Literacy is fundamental to this course, and you will learn how to use language more effectively in order to shape your reader’s response, both in analytical essays and in your own original writing.
WHAT WILL I STUDY?
A combination of fiction and non-fiction, modern and traditional texts will be studied, and you will explore them from both a literary and a linguistics perspective; for example:
- How is dialogue used in A Streetcar Named Desire?
- How is setting used in The Great Gatsby?
- In what ways does Ian McEwan use suspense in Atonement?
You will explore a range of non-fiction and real life, spoken texts to consider how they are designed and crafted and you will study a prose novel, poetry and a play, exploring them analytically and creatively.
The emphasis of this course is on ‘The Reader as Writer and The Writer as Reader’ and, having studied your set texts, you will then have the opportunity to create your own original writing, both non-fiction and creative writing.
HOW WILL I BE ASSESSED?
Component 1: Exploring and comparing non-fiction and spoken texts (1 hour) = 16%
The exam board provides an anthology of texts for this part of the course.
Component 2: The stylistic and dramatic analysis of poetry and plays (2 hours) = 32%
Texts range from Tennessee Williams’ A Streetcar Named Desire to poetry by Carol Ann Duffy
Component 3: Analysis of narrative in a modern novel followed by an original creative writing task plus commentary (2 hours) = 32%
Texts range from Scott Fitzgerald’s The Great Gatsby to Jhumpa Lahiri’s The Namesake to Ian McEwan’s Atonement.

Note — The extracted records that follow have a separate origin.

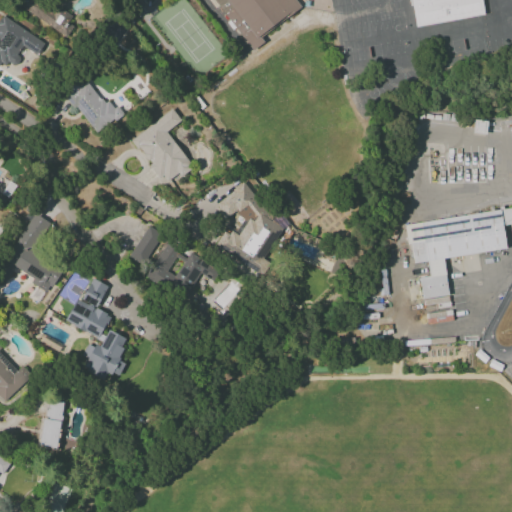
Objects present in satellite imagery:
park: (346, 2)
building: (443, 10)
building: (444, 10)
building: (43, 12)
building: (255, 17)
building: (255, 17)
park: (352, 24)
park: (373, 31)
park: (189, 36)
building: (15, 42)
park: (463, 44)
park: (368, 51)
building: (91, 106)
rooftop solar panel: (87, 111)
building: (161, 148)
road: (103, 172)
road: (465, 194)
road: (68, 216)
rooftop solar panel: (482, 217)
rooftop solar panel: (436, 225)
rooftop solar panel: (478, 228)
building: (246, 229)
rooftop solar panel: (446, 233)
building: (143, 245)
building: (30, 255)
rooftop solar panel: (35, 271)
building: (177, 271)
rooftop solar panel: (97, 294)
rooftop solar panel: (90, 301)
rooftop solar panel: (76, 308)
building: (88, 310)
rooftop solar panel: (86, 312)
rooftop solar panel: (73, 318)
road: (452, 327)
road: (491, 328)
rooftop solar panel: (92, 329)
rooftop solar panel: (107, 339)
building: (104, 356)
rooftop solar panel: (5, 367)
building: (10, 379)
road: (18, 416)
park: (366, 419)
building: (50, 424)
building: (2, 463)
park: (224, 483)
park: (409, 488)
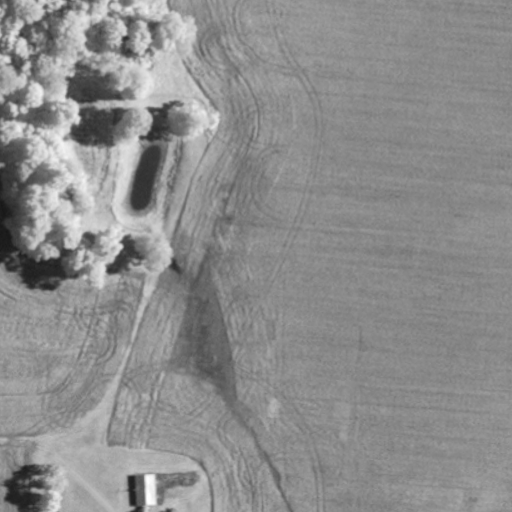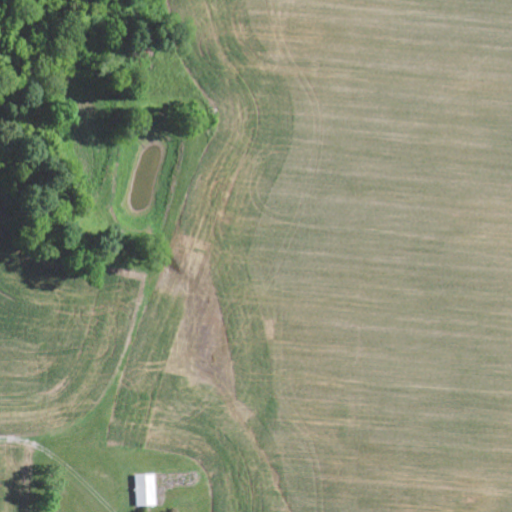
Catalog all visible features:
building: (142, 487)
building: (147, 491)
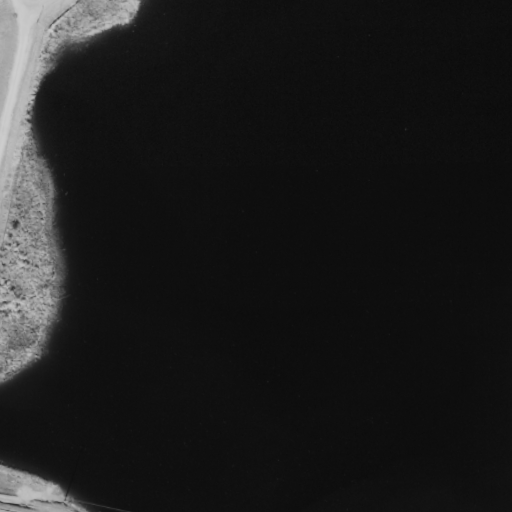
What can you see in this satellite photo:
road: (42, 8)
road: (18, 80)
wastewater plant: (29, 86)
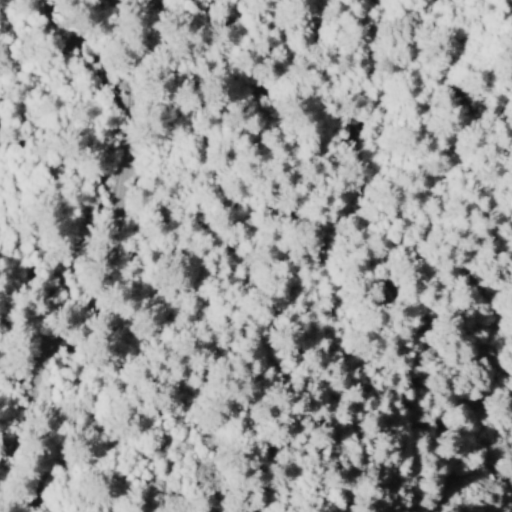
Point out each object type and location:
road: (85, 240)
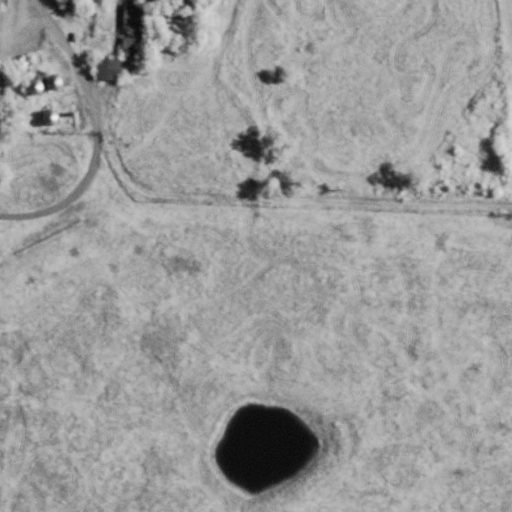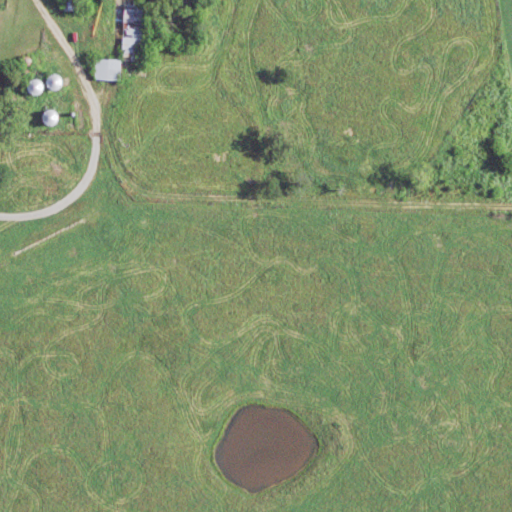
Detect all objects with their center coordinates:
building: (69, 6)
building: (131, 34)
building: (106, 73)
road: (92, 135)
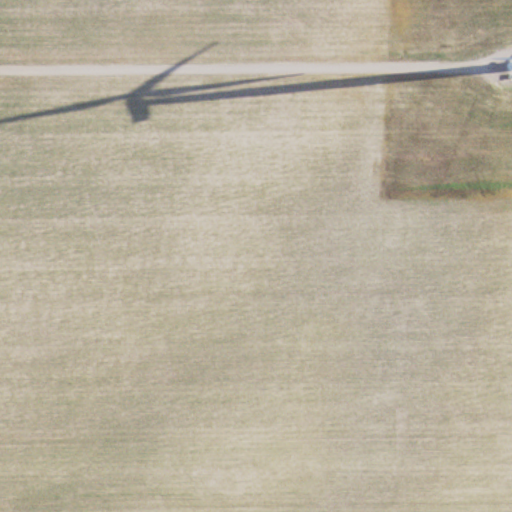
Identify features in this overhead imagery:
road: (197, 72)
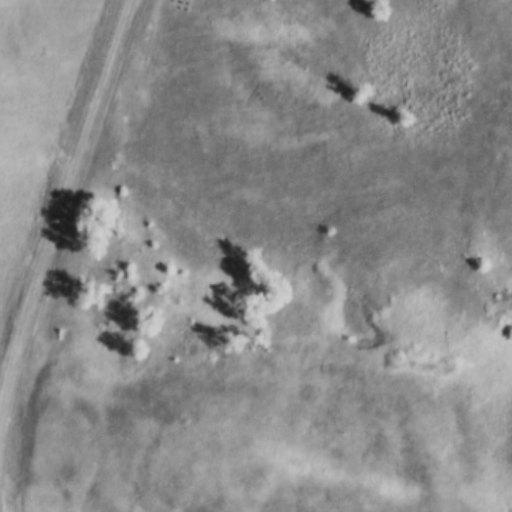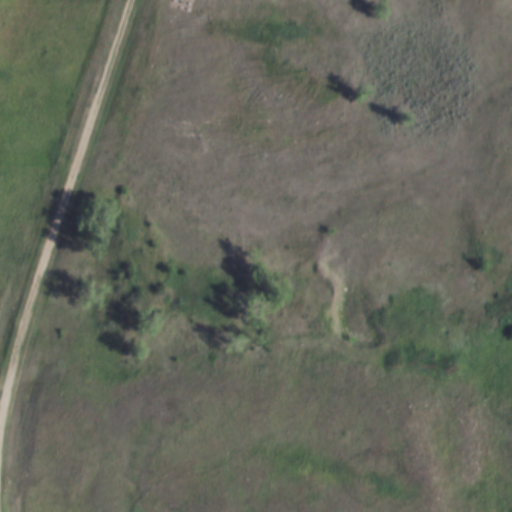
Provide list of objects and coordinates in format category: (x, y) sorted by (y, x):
road: (62, 202)
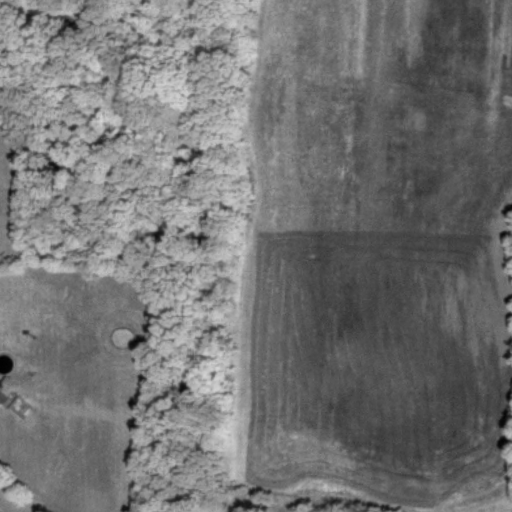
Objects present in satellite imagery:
crop: (375, 251)
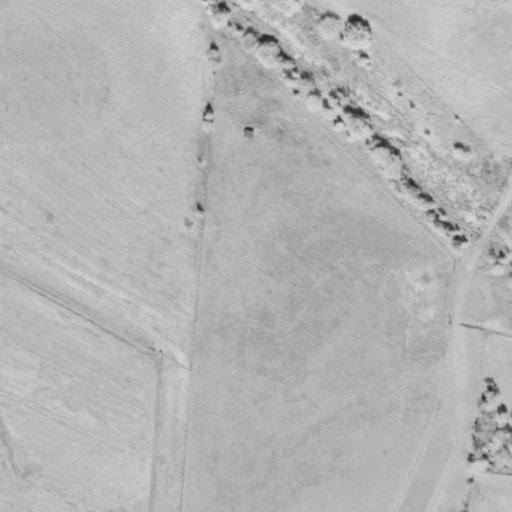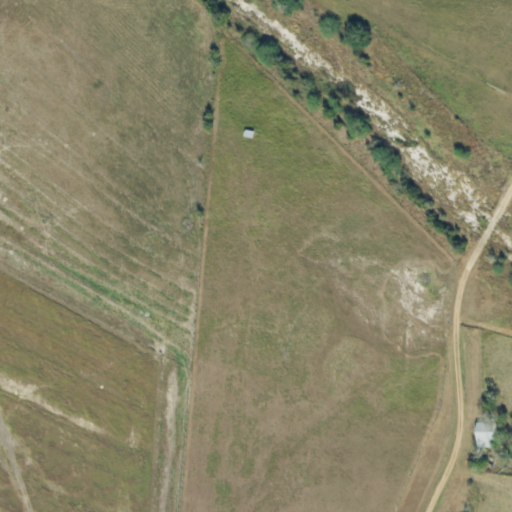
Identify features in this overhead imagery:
road: (465, 354)
building: (485, 435)
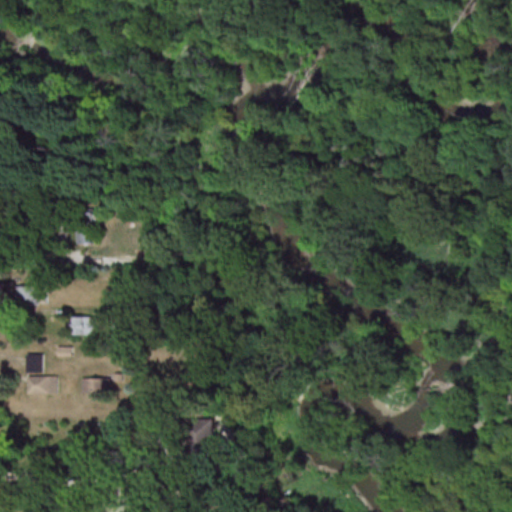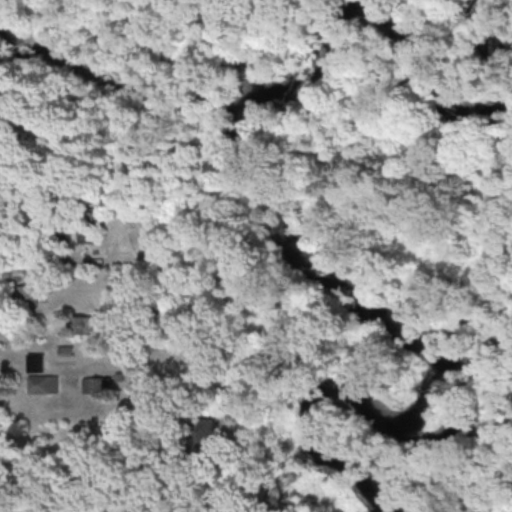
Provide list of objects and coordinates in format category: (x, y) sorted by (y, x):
river: (409, 70)
river: (266, 82)
river: (152, 99)
building: (89, 229)
road: (38, 259)
building: (0, 284)
building: (28, 294)
building: (85, 325)
river: (509, 342)
building: (35, 362)
building: (43, 383)
building: (97, 384)
building: (207, 437)
road: (86, 478)
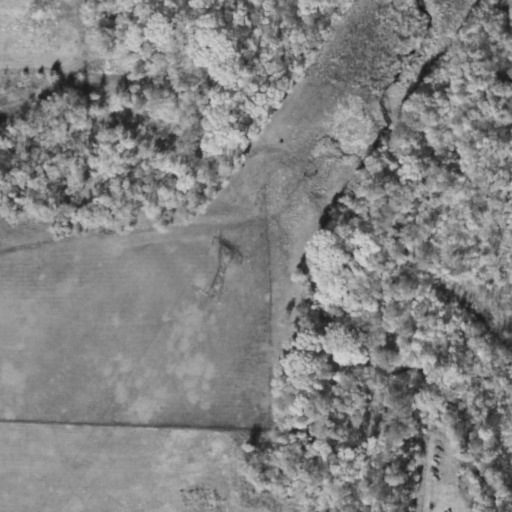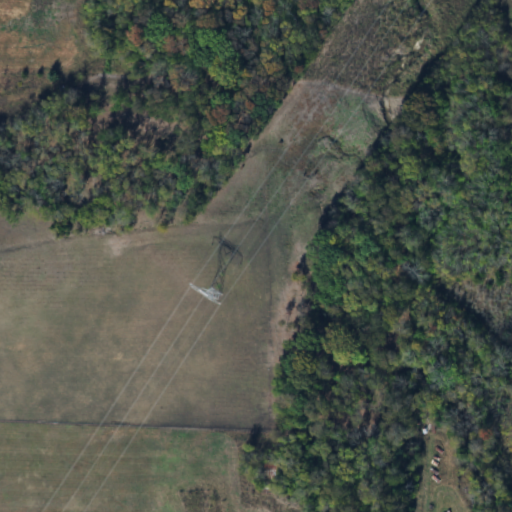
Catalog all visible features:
power tower: (214, 293)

Non-Exam Assessment: Comparison of two non-fiction texts plus a piece of original non-fiction writing = 20%
Students this year are currently comparing We Need to Talk about Kevin by Lionel Shriver and In Cold Blood by Truman Capote
WHAT ARE MY POST-18 OPTIONS?
Many universities will value this A level and the careers it will help you into are widely varied. This course will help you to develop your spoken and written communication, an essential skill for any job! It pairs well with other arts courses (essay-based subjects) or with the social sciences too.
WHAT EXTRA-CURRICULAR OPPORTUNITIES ARE THERE?
The English Department runs many trips throughout the year, including to the British Library and to local and national theatres.
Where possible, there are also opportunities to work with local writers, developing your creative writing and to hear local authors speak about their craft.
Trips to talks and lectures specific to the subject may also be part of the course.